» **AIM OF THE EXERCISE**
Scan the lines below; pull out those with "Content".

» **MATERIAL SHOWN**
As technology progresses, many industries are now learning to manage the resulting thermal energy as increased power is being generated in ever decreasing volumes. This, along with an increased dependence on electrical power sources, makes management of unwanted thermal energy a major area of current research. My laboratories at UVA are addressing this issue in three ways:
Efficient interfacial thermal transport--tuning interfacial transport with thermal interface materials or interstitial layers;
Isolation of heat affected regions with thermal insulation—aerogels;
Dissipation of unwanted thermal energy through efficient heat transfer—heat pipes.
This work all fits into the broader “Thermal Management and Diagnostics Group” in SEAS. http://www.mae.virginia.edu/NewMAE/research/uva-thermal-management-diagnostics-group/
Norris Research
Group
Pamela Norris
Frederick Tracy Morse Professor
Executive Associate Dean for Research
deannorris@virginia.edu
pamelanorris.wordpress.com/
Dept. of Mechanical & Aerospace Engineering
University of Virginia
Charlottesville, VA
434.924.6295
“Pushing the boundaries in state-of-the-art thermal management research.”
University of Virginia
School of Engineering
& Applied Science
---
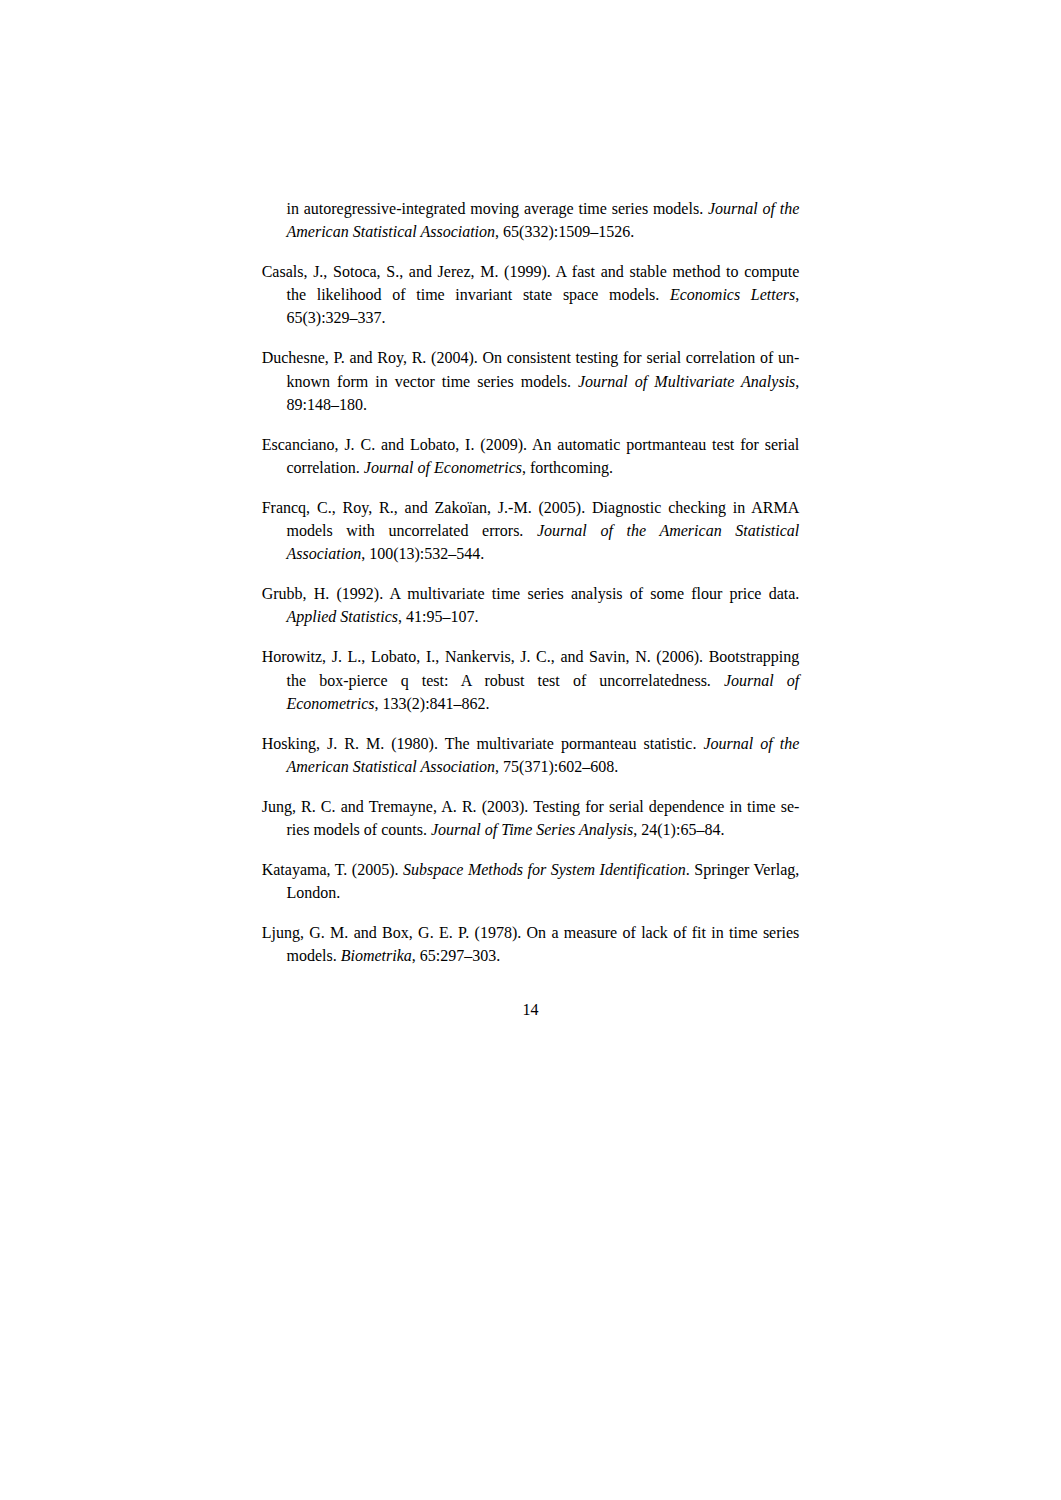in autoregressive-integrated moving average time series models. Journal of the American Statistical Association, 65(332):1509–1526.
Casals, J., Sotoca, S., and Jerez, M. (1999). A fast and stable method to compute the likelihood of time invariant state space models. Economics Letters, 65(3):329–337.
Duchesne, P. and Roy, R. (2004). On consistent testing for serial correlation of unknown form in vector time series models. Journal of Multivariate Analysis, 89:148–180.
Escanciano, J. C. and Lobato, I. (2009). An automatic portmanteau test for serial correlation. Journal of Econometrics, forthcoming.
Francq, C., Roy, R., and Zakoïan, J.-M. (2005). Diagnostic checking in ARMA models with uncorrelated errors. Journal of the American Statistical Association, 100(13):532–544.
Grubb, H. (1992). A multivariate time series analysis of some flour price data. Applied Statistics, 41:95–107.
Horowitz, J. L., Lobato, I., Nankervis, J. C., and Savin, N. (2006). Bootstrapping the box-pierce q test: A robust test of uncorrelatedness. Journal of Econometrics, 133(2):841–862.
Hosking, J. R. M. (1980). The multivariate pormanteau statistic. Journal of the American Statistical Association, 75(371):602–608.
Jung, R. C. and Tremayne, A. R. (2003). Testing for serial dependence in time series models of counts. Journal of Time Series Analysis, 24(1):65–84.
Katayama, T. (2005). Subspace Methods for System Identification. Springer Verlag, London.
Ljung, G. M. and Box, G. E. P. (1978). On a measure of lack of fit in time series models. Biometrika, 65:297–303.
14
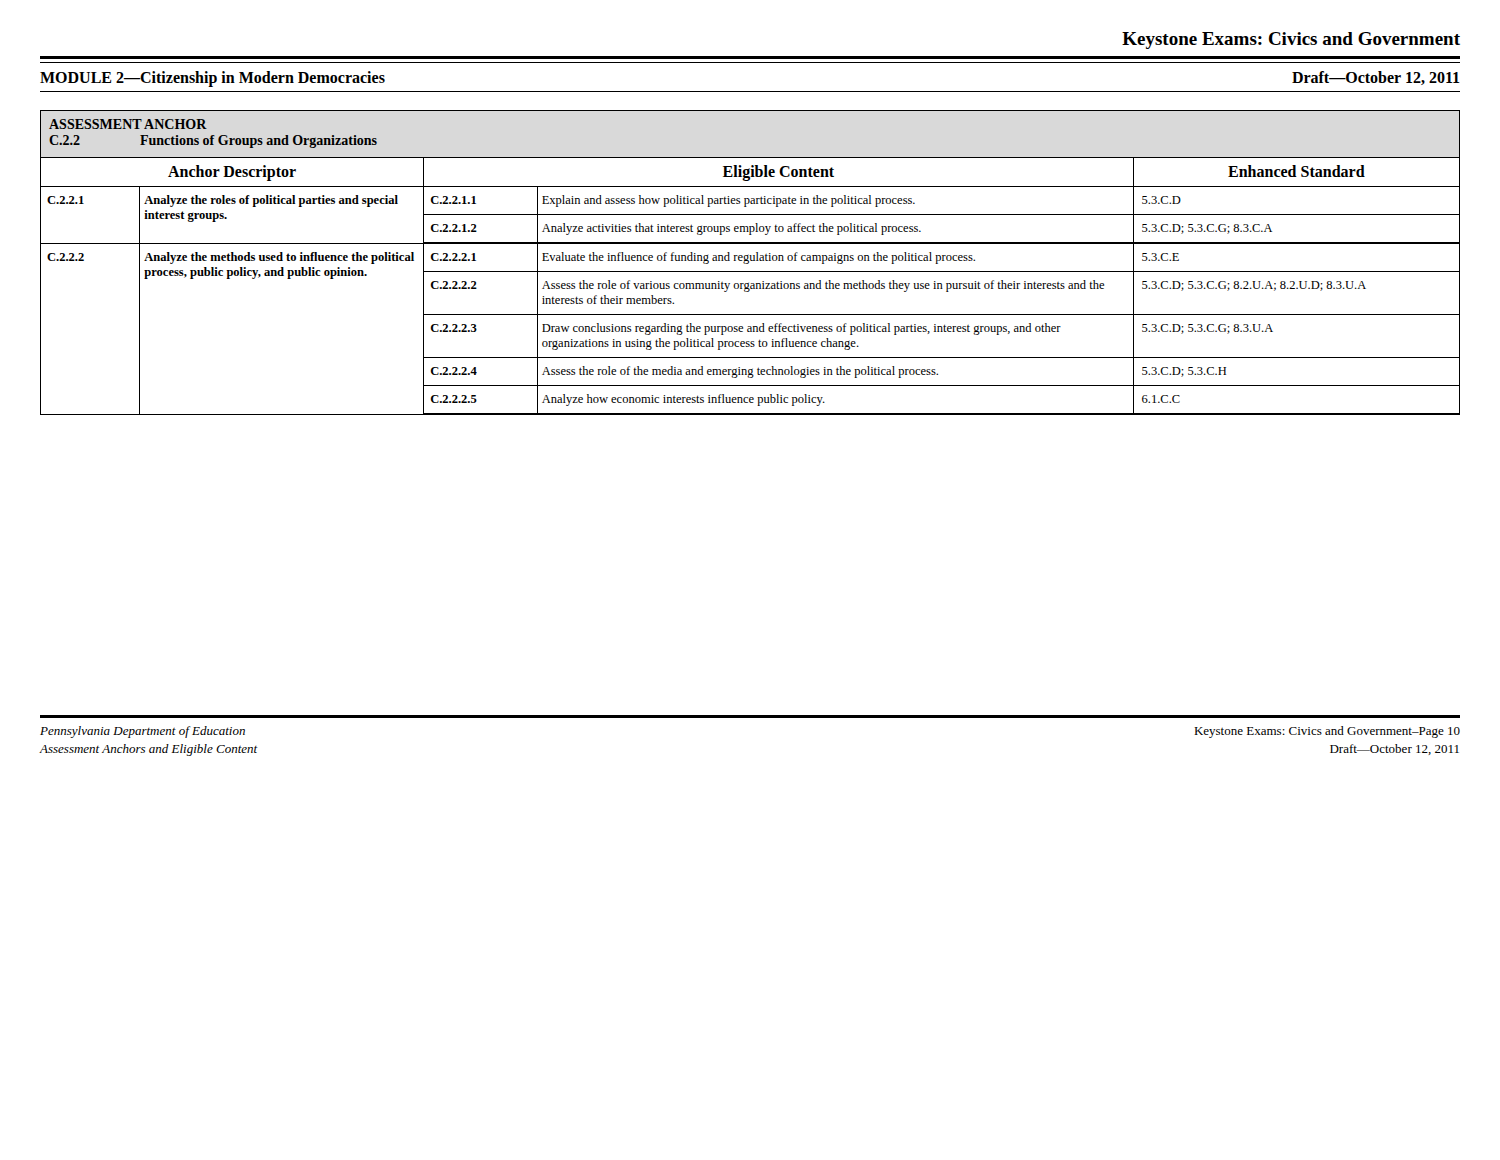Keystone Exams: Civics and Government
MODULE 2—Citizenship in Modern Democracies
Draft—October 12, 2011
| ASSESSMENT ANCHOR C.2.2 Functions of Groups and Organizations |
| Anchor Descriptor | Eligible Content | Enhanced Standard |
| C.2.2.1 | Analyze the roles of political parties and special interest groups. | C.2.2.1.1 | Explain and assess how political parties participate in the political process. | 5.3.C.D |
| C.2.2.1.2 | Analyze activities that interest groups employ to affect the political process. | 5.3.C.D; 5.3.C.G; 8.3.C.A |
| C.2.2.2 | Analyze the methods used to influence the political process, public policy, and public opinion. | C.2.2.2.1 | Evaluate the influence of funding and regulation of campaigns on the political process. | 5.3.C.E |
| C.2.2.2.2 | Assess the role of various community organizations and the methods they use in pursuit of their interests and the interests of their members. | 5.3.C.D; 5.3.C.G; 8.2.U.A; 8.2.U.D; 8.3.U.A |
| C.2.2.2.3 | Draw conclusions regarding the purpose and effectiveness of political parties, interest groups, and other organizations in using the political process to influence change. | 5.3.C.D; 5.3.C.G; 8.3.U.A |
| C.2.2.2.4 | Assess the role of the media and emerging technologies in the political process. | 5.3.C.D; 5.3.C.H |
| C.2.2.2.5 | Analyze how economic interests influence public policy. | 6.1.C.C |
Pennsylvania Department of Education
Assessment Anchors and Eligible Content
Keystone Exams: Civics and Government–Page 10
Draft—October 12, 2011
...
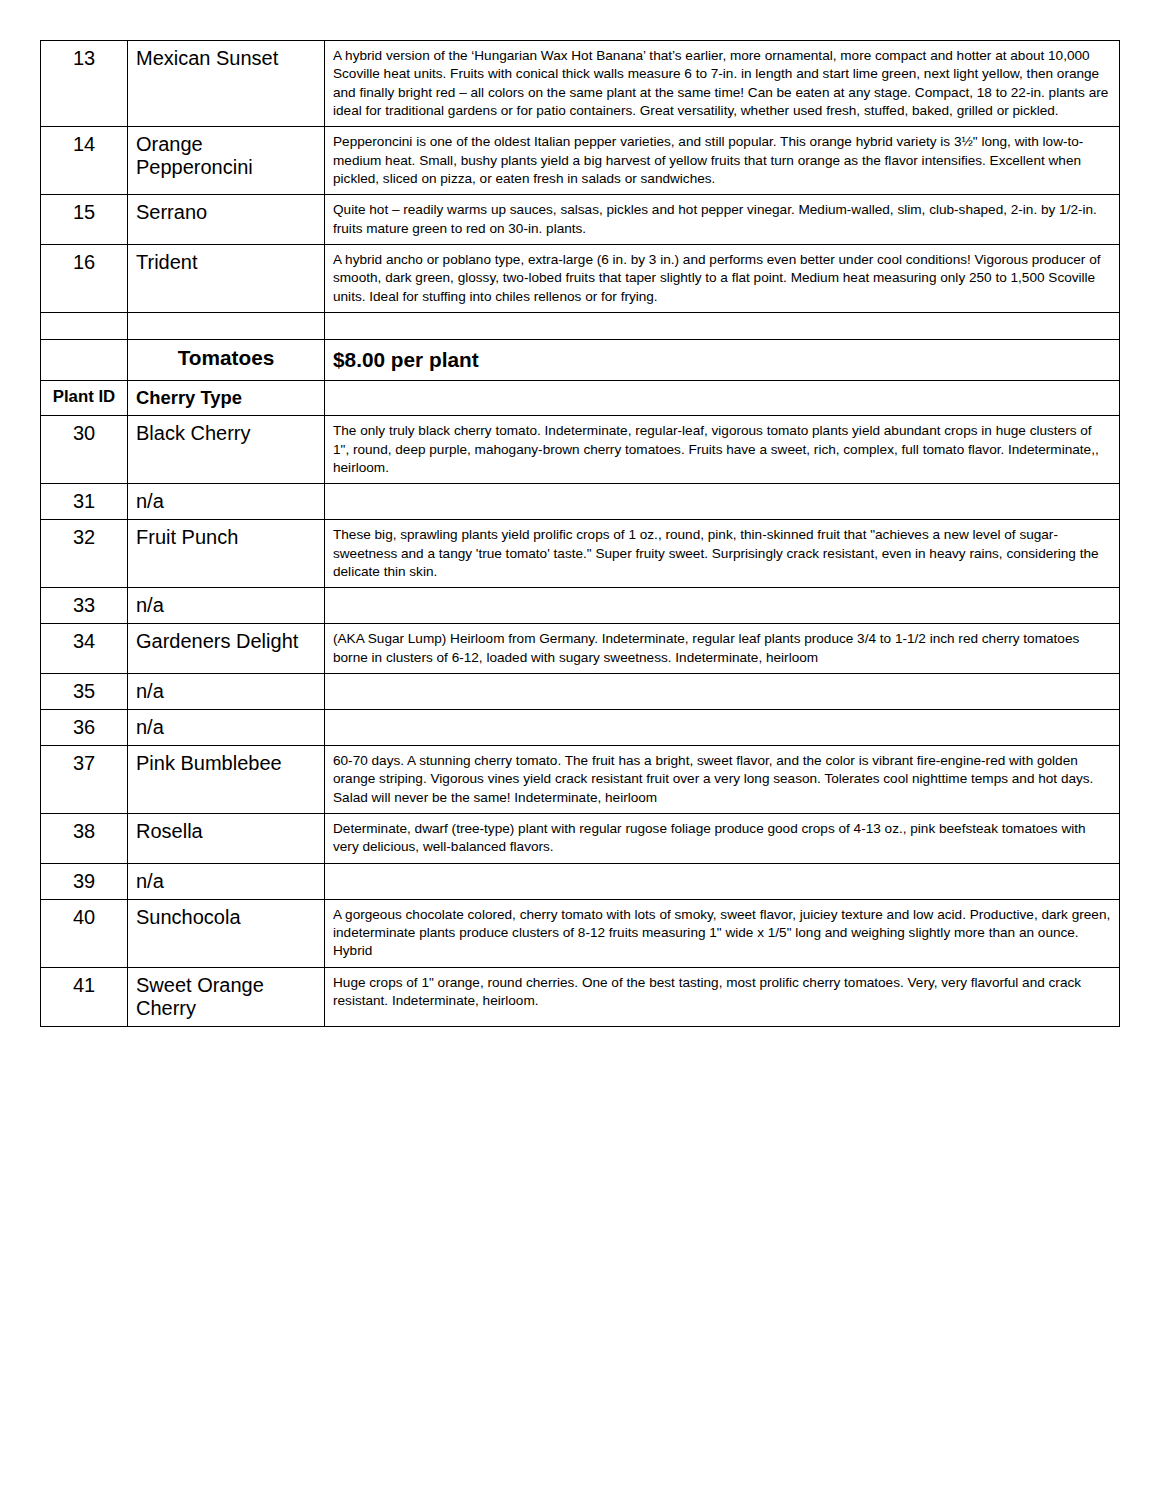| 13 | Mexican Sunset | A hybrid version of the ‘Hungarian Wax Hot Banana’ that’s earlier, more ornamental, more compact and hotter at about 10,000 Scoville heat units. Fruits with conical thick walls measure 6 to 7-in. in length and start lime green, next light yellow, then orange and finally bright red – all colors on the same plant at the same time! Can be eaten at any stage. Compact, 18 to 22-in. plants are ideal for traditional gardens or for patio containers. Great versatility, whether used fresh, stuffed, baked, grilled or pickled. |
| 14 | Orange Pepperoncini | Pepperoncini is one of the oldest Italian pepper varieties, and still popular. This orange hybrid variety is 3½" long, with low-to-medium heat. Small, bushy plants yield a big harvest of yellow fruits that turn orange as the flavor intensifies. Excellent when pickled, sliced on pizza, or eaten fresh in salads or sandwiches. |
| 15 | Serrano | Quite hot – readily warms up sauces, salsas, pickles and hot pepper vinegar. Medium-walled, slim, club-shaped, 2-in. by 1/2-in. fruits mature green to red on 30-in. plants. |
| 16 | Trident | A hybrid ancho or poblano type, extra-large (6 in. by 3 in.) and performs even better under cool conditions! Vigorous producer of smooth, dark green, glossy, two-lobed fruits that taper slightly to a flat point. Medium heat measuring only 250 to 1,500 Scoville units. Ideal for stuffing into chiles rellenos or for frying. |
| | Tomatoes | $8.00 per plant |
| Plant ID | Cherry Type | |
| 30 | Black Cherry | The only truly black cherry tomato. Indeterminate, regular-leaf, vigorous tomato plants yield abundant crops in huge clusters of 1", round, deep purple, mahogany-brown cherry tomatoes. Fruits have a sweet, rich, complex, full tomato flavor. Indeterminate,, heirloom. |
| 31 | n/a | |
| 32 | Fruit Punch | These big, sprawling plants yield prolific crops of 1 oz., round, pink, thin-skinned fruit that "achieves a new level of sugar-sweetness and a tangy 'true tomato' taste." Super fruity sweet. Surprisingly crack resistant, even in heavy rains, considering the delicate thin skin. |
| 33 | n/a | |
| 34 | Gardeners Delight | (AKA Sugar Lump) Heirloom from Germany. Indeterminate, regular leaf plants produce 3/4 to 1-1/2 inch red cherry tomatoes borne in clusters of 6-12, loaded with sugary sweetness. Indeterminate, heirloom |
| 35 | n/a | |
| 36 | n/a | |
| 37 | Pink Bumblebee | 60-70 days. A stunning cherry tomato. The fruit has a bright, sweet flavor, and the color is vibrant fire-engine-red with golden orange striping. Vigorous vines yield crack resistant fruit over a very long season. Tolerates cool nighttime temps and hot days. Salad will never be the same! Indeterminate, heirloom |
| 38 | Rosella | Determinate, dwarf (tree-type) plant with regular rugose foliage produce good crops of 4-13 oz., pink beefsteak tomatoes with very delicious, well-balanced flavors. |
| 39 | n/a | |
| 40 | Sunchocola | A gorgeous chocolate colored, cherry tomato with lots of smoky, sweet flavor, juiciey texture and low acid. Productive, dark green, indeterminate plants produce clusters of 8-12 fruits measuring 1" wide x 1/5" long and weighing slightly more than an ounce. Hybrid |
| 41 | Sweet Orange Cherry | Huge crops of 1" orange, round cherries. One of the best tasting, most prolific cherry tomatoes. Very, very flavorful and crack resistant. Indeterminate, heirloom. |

» **EXERCISE OUTPUT**
| Anchor Descriptor | Eligible Content | Enhanced Standard |
Assessment Anchors and Eligible Content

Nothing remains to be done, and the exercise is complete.